Questa unità dei cooperatori rappresenta una sorta di momento peculiare, che giustamente viene riscoperto e meglio approfondito, nell’idea che – in termini di valori e di operatività – abbia prodotto risultati di un certo interesse. Tanto più che oggi, a settant’anni da quei fatti, il movimento cooperativo italiano sta portando avanti una convergenza fra le tre centrali principali – Legacoop, Confcooperative e Agci – a realizzare un’Alleanza delle cooperative italiane che rappresenti tutto il movimento cooperativo del nostro paese.
Proprio perché l’impresa cooperativa è un soggetto complesso, la presente ricerca – benché agile – tocca varie declinazione, vista la necessità di indagare su differenti filoni variamente intrecciati. Un primo capitolo di carattere introduttivo spiega la situazione socio-economica a Bologna alla fine della seconda guerra mondiale.
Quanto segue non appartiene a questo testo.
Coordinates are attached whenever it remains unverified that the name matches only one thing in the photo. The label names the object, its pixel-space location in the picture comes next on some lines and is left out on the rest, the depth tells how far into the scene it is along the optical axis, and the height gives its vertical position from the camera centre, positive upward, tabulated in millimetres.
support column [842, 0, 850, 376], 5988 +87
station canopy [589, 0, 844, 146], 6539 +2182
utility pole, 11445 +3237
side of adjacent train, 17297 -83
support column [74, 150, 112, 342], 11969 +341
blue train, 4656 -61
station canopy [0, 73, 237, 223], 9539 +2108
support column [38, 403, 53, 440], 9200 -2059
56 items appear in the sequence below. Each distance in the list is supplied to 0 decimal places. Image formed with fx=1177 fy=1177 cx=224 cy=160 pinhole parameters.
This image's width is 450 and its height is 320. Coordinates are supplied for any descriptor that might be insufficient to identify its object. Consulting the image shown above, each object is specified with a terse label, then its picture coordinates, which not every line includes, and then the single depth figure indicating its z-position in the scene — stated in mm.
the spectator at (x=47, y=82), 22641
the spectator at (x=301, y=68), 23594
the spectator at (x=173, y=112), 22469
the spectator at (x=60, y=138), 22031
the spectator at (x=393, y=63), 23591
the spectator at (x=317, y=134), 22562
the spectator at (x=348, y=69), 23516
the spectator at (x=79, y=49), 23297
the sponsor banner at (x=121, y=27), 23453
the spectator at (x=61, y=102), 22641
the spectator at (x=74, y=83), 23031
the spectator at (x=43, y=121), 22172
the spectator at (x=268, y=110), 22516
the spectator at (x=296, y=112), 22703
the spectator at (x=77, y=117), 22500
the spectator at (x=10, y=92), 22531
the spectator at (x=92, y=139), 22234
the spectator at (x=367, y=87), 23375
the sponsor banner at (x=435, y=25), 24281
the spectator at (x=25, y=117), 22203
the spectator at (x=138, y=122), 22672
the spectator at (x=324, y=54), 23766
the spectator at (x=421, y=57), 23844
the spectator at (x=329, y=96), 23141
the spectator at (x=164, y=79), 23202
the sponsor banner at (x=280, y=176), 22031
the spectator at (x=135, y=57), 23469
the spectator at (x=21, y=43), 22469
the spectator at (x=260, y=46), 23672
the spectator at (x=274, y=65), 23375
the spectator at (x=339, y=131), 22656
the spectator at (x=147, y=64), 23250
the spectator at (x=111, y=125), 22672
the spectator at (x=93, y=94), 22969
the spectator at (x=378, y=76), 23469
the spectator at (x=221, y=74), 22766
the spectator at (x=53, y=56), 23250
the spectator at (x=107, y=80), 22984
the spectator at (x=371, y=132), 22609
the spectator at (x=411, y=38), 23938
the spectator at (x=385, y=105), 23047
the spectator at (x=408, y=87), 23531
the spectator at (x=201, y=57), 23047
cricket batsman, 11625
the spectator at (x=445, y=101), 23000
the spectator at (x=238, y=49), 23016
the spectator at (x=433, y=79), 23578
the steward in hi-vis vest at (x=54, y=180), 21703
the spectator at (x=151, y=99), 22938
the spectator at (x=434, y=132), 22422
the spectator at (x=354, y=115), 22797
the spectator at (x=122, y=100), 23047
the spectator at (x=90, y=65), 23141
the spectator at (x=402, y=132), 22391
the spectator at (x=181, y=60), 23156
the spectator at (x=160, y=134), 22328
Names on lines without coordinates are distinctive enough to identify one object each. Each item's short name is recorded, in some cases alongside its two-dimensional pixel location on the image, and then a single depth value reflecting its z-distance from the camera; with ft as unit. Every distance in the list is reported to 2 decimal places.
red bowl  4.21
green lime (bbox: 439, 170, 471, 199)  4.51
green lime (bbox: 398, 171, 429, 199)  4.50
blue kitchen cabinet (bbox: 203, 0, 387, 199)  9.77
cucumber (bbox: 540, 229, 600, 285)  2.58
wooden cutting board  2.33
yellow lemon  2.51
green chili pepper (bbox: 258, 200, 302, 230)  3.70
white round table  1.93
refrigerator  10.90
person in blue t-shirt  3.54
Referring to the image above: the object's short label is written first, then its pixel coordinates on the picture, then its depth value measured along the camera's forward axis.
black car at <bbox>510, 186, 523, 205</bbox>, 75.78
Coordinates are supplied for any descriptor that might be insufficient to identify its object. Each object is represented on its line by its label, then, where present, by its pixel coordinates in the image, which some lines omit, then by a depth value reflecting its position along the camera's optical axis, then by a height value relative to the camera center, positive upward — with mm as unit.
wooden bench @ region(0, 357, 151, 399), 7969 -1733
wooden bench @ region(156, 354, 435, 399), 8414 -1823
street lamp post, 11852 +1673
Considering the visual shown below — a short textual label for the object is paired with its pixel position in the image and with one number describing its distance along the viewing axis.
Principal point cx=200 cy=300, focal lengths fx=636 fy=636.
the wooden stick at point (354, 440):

Un secondo capitolo, invece, si concentra sulle principali cooperative che animarono il secondo dopoguerra nella provincia felsinea. Dopodiché si presta attenzione alla ricostruzione dell’organismo di rappresentanza, e cioè la Federazione delle cooperative, principalmente attraverso documenti di carattere congressuale, che danno conto anche del profondo dibattito politico. Ben si comprendono, quindi, le dinamiche che portarono la Federazione a darsi una struttura funzionale e le scelte strategiche che furono prese per impostare la politica a favore delle associate. Chiudono il volume alcuni spunti di riflessione originati dall’analisi storica suddetta.
In sintesi, il volume di Mario Viviani – che contiene anche alcune belle fotografie storiche – contribuisce a chiarire le vicende che animarono il movimento cooperativo bolognese in una fase cruciale, dove maturarono scelte e decisioni che a lungo avrebbero influito sulla storia successiva. Quest’ultima attende ora di essere raccontata, perché ogni libro non è mai solo un punto di arrivo, ma anche uno di partenza.